Au cours des dernières campagnes présidentielles, les primaires ont nourri l’espoir d’une démocratie plus participative… sans pour autant s’imposer dans le paysage politique français. Antoinette Baujard (université Jean Monnet), Herrade Igersheim (CNRS), Isabelle Lebon (UNICAEN), mènent des recherches sur les modes de scrutin et l’expression des citoyens au sein du consortium “Voter autrement”. Elles posent un regard sur la récente Primaire populaire.

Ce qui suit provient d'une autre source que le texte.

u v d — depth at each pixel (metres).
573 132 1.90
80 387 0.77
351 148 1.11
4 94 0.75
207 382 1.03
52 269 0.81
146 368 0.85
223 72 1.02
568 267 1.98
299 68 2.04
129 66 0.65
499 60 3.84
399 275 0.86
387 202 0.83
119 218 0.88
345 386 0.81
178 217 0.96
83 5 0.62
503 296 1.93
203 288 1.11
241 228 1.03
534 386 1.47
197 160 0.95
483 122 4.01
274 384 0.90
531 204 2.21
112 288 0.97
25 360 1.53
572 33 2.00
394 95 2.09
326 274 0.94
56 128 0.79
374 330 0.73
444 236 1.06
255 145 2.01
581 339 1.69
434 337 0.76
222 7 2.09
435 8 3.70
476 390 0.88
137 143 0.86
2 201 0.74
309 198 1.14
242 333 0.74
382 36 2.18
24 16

L’engouement des Français pour les primaires ne se dément pas. Depuis la présidentielle de 2012, des partis politiques ont opté pour des primaires ouvertes à tous les citoyens de leur camp et non réservées à leurs seuls militants pour choisir leur candidat, et ces consultations ont déplacé des millions de votants : 4,4 millions pour la primaire de la droite et du centre en 2016, plus de 2 millions pour la primaire citoyenne de la gauche en 2011 comme en 2017. C’est l’échec des deux candidats ainsi désignés pour la présidentielle de 2017, François Fillon et Benoît Hamon, qui a conduit les partis à y renoncer pour 2022 et non un manque de mobilisation des électeurs.
Cette mobilisation s’est récemment traduite par la participation spontanée de près de 400 000 personnes à la primaire populaire, bien que cette consultation d’initiative citoyenne n’ait été organisée par aucun parti et qu’elle ait même été dénoncée par plusieurs des candidats qu’elle était censée départager. Ces votants savaient pertinemment que les perdants – ou au moins certains d’entre eux – maintiendraient leur candidature, mais ils ont quand même tenu à se prononcer. Pourquoi ? Parce que les primaires comblent un besoin d’expression qui est mal satisfait par le scrutin officiel. Il y a principalement deux raisons à cela. Lors du vote officiel, (1) l’offre politique est réduite aux candidats qui ont réussi à se présenter, (2) la pression du vote utile pèse sur des électeurs obligés de ne choisir qu’un seul candidat sans pouvoir s’exprimer sur les autres. En ce sens, l’utilisation d’une règle de vote permettant aux participants de donner une appréciation à chaque candidat avait de quoi satisfaire davantage les participants. On peut être en désaccord avec le choix du mode de désignation du vainqueur par le jugement majoritaire pour cette primaire, mais convenons que l’élargissement des possibilités d’expression est une innovation bienvenue pour la démocratie. C’est dans l’objectif de mieux appréhender les propriétés des modes de scrutin alternatifs et leur utilisation par les électeurs que les chercheurs du consortium « Voter Autrement » poursuivent leurs travaux à l’occasion de la présidentielle de 2022.